● **Material supplied**
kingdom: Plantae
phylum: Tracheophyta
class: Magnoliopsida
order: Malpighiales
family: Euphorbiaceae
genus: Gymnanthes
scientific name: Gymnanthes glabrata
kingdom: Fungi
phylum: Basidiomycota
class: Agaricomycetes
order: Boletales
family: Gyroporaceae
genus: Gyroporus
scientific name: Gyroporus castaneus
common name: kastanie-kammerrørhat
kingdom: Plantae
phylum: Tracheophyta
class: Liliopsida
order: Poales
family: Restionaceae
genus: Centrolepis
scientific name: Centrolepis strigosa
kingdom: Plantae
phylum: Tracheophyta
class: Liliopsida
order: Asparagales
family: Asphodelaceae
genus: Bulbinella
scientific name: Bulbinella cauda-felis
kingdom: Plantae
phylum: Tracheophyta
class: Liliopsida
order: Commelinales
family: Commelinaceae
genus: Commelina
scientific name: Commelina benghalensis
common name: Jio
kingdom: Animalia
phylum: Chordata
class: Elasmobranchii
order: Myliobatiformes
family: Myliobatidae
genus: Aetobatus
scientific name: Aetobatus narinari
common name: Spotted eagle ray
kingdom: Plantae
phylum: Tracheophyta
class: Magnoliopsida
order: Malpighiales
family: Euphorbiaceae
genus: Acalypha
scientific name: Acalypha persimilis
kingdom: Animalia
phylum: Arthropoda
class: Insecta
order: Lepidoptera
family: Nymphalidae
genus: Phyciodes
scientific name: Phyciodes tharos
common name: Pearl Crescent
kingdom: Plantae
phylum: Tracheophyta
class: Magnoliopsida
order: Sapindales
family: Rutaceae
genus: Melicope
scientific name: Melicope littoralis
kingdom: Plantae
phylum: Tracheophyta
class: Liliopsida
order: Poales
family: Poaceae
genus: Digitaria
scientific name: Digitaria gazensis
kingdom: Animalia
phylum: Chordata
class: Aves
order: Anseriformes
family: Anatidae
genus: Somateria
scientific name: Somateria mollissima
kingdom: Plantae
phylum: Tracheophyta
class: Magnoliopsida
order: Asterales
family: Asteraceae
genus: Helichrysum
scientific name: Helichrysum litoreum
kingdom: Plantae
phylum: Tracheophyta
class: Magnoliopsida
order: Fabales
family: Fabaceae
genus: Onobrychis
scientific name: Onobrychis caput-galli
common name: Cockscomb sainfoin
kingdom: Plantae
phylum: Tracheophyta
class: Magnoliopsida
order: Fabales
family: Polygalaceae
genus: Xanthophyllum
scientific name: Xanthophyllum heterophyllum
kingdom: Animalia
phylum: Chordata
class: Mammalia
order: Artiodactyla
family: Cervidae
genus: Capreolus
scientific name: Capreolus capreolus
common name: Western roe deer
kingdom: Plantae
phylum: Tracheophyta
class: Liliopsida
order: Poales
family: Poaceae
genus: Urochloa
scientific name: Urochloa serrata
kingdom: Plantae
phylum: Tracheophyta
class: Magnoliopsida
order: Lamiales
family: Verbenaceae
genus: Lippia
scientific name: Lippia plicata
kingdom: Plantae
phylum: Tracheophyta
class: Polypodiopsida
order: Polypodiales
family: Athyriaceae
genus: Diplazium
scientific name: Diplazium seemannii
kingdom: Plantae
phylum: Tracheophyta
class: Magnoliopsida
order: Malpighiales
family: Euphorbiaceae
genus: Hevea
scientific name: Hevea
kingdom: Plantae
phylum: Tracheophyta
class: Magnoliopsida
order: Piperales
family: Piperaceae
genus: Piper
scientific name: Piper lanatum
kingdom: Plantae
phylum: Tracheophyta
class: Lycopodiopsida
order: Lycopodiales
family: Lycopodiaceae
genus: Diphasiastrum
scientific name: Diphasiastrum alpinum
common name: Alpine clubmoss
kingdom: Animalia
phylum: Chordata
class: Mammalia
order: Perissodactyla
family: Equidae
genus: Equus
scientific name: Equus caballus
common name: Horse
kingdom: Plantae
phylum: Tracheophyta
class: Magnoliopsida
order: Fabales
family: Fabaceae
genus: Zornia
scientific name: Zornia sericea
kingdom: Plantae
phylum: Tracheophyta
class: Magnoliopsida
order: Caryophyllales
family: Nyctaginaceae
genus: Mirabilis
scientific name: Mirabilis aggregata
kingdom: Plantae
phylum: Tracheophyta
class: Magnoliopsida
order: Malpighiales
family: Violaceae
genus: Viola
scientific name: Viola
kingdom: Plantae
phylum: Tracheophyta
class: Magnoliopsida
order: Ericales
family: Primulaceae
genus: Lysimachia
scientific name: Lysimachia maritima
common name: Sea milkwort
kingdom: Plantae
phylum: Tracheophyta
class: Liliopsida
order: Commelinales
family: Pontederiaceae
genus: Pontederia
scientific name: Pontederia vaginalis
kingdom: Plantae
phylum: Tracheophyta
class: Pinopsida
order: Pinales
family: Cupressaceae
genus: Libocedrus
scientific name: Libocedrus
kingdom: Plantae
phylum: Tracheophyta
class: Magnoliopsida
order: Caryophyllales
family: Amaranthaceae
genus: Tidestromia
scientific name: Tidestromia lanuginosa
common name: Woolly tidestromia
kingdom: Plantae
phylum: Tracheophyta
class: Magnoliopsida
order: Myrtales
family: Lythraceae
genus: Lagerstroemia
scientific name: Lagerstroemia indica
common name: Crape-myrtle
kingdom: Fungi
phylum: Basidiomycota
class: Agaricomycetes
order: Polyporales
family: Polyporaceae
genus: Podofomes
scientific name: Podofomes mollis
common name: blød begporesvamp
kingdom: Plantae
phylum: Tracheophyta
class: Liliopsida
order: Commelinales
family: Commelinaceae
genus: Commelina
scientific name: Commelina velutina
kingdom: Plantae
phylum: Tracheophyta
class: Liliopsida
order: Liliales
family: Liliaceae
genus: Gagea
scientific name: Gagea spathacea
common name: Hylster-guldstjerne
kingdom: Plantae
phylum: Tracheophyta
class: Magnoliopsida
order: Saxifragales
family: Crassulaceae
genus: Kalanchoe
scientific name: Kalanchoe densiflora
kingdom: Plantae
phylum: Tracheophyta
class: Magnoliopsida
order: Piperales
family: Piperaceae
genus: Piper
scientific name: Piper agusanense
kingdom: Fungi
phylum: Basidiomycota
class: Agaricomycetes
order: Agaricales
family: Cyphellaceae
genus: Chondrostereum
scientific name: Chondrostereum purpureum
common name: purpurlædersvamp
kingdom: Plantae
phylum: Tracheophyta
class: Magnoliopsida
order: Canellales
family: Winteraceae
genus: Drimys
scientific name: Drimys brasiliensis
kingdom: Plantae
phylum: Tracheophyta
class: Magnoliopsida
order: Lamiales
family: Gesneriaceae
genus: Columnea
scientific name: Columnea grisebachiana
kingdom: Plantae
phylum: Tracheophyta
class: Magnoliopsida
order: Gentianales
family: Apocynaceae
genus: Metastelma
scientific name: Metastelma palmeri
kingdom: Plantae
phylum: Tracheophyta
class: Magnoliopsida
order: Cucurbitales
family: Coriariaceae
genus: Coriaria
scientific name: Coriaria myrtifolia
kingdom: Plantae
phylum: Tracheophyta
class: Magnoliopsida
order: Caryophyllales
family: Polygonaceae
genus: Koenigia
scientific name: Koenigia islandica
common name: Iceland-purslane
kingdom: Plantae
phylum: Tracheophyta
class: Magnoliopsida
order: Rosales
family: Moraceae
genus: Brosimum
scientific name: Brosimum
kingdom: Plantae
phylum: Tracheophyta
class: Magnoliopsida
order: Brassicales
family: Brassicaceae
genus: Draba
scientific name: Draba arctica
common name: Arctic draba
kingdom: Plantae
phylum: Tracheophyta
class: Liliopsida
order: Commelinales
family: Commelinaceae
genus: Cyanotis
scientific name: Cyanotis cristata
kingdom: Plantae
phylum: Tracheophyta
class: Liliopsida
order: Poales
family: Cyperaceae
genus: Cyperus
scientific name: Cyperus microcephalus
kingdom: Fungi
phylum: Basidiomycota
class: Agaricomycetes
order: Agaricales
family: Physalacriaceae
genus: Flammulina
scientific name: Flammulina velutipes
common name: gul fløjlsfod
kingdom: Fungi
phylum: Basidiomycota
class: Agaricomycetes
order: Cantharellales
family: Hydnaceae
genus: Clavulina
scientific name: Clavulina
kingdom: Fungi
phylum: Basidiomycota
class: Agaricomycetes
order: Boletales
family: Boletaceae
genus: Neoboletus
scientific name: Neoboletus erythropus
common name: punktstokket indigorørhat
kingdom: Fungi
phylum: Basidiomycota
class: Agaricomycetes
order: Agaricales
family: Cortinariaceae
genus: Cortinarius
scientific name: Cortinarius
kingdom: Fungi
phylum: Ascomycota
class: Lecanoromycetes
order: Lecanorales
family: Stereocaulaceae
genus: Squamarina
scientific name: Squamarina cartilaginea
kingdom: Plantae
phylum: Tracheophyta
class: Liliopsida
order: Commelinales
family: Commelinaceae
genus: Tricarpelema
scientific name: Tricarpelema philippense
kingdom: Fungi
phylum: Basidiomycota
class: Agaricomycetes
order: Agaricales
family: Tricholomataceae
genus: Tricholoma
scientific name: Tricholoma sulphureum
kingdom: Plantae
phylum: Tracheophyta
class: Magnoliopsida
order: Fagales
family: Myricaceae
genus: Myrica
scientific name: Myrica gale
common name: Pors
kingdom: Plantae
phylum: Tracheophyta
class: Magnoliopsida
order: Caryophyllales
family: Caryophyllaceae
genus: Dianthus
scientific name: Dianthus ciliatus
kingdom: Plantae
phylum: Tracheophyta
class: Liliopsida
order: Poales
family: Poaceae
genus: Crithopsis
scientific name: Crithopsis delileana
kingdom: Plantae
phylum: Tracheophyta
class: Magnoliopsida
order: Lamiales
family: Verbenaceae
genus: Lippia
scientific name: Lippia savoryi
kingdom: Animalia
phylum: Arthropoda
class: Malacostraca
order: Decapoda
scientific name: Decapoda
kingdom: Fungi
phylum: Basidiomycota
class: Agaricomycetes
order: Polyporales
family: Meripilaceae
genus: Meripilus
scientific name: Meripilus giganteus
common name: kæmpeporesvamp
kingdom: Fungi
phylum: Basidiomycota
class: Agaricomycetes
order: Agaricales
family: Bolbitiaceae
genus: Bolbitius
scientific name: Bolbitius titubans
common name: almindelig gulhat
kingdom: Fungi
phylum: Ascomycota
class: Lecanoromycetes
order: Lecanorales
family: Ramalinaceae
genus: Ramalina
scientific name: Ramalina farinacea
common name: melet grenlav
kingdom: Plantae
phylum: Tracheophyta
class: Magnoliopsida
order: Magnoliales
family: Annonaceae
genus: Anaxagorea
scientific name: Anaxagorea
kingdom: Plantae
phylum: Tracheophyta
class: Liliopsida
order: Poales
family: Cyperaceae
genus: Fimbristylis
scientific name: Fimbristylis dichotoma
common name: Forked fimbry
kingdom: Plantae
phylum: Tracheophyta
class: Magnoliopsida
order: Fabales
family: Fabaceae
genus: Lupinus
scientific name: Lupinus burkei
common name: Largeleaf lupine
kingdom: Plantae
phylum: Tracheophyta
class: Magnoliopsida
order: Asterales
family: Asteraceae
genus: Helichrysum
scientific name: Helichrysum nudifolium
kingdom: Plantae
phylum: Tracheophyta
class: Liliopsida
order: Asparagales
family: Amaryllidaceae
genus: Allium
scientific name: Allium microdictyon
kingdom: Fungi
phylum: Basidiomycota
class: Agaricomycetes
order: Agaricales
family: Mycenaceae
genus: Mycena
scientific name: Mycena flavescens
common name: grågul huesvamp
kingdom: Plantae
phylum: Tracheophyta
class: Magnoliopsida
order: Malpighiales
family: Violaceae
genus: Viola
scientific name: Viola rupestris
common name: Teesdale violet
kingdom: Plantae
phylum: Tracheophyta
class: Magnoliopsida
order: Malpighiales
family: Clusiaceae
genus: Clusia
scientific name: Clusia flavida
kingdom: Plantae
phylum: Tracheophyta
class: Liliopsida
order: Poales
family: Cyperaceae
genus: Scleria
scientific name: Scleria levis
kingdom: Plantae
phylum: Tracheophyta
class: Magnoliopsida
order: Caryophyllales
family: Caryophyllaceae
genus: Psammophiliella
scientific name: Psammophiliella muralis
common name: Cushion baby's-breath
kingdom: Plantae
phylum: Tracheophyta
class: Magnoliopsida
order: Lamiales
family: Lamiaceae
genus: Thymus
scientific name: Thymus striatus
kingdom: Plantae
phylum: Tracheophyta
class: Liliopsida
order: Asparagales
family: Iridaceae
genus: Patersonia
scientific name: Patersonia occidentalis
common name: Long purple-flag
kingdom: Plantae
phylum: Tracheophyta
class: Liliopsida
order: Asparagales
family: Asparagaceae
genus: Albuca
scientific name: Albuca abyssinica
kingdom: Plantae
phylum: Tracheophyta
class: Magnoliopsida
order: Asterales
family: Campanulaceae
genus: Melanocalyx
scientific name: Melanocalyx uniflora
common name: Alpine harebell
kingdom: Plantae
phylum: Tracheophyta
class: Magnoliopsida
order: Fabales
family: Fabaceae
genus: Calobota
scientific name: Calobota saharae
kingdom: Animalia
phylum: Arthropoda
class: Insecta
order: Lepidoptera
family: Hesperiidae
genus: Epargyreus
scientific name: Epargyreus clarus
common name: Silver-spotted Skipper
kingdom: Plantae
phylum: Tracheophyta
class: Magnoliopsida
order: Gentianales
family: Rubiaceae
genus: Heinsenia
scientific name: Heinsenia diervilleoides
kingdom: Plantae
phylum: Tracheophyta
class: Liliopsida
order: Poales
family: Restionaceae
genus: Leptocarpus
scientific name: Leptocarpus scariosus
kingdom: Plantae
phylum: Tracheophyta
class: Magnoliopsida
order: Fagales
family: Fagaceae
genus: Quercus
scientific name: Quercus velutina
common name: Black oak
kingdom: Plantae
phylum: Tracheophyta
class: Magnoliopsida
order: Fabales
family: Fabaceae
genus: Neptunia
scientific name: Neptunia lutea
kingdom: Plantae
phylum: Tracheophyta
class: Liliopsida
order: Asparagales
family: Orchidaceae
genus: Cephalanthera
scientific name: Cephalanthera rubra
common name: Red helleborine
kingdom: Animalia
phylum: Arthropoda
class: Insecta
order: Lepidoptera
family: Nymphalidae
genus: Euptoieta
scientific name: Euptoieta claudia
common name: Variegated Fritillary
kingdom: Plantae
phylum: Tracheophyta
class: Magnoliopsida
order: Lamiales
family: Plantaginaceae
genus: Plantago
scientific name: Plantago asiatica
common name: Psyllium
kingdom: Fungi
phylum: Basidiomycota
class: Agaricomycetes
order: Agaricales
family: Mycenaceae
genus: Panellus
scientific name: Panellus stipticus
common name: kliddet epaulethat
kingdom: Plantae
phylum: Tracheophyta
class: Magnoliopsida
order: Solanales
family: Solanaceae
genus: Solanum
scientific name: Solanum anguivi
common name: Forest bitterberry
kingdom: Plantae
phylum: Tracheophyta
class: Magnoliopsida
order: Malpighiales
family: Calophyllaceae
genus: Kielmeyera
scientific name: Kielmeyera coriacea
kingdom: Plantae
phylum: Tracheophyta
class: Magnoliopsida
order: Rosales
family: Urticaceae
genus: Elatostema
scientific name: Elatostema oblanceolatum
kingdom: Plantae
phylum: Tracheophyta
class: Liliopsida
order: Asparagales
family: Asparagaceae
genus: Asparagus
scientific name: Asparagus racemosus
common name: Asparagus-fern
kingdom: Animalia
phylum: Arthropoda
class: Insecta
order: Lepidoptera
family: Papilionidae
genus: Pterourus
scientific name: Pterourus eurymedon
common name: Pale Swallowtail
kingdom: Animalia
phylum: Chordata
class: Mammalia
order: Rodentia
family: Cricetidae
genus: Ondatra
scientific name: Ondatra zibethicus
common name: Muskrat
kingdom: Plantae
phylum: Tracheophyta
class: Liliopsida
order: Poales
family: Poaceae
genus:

● **What you need to do**
Can you repeat everything from the line containing "common name: Muskrat" down to the end of the rows, changing "family" to "Family" and leaving all else the same?

● **Exercise result**
common name: Muskrat
kingdom: Plantae
phylum: Tracheophyta
class: Liliopsida
order: Poales
Family: Poaceae
genus:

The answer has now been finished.